>>>>
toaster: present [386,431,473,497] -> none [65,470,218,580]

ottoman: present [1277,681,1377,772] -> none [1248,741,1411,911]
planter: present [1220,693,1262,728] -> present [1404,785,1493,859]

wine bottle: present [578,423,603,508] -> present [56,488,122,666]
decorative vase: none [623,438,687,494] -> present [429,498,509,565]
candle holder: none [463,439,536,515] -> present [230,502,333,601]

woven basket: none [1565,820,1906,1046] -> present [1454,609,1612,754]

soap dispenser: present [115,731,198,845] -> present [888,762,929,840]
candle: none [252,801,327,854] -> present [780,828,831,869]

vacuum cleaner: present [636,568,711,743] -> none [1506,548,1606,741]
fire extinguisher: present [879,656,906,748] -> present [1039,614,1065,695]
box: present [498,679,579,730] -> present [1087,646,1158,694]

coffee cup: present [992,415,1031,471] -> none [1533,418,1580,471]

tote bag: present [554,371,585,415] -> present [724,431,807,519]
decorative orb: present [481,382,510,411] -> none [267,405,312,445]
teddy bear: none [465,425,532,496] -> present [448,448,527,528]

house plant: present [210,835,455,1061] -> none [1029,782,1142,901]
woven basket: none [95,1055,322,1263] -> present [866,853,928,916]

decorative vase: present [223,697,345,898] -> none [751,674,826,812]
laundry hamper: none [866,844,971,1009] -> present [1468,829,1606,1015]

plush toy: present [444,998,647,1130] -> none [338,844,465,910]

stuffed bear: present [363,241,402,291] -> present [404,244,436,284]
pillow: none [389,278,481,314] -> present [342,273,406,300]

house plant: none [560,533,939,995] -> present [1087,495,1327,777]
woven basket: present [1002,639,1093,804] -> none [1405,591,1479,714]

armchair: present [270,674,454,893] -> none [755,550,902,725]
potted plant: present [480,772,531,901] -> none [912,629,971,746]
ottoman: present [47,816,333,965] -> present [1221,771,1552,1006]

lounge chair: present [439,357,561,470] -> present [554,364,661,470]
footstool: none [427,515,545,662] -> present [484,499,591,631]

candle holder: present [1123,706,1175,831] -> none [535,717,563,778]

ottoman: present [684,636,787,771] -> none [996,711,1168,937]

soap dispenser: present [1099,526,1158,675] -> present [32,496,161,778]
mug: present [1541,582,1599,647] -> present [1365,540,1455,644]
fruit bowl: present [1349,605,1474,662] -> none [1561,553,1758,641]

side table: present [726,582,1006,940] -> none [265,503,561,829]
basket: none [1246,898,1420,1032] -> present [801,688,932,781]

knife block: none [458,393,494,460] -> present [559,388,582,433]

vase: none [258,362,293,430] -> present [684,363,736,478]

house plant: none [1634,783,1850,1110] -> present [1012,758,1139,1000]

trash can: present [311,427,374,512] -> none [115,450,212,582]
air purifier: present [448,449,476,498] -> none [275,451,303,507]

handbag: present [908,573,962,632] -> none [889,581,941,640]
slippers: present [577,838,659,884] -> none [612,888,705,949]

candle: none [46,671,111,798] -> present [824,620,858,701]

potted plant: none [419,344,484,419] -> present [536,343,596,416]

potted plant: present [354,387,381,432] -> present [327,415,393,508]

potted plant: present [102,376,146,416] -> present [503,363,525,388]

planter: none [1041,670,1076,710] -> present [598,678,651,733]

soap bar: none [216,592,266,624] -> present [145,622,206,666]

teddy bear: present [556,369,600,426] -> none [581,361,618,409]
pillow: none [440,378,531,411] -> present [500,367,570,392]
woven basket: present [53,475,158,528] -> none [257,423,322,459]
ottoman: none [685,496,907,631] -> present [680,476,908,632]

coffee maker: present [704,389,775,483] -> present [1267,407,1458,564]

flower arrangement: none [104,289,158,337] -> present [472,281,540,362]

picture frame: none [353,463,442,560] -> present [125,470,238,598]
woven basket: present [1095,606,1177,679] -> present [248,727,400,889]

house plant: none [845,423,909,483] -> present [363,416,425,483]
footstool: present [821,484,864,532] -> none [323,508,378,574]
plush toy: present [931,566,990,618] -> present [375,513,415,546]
<<<<
**PROBLEM STATEMENT**
Of the lines above, copy each one that contains the word "soap".

**WRITTEN REPLY**
soap dispenser: present [115,731,198,845] -> present [888,762,929,840]
soap dispenser: present [1099,526,1158,675] -> present [32,496,161,778]
soap bar: none [216,592,266,624] -> present [145,622,206,666]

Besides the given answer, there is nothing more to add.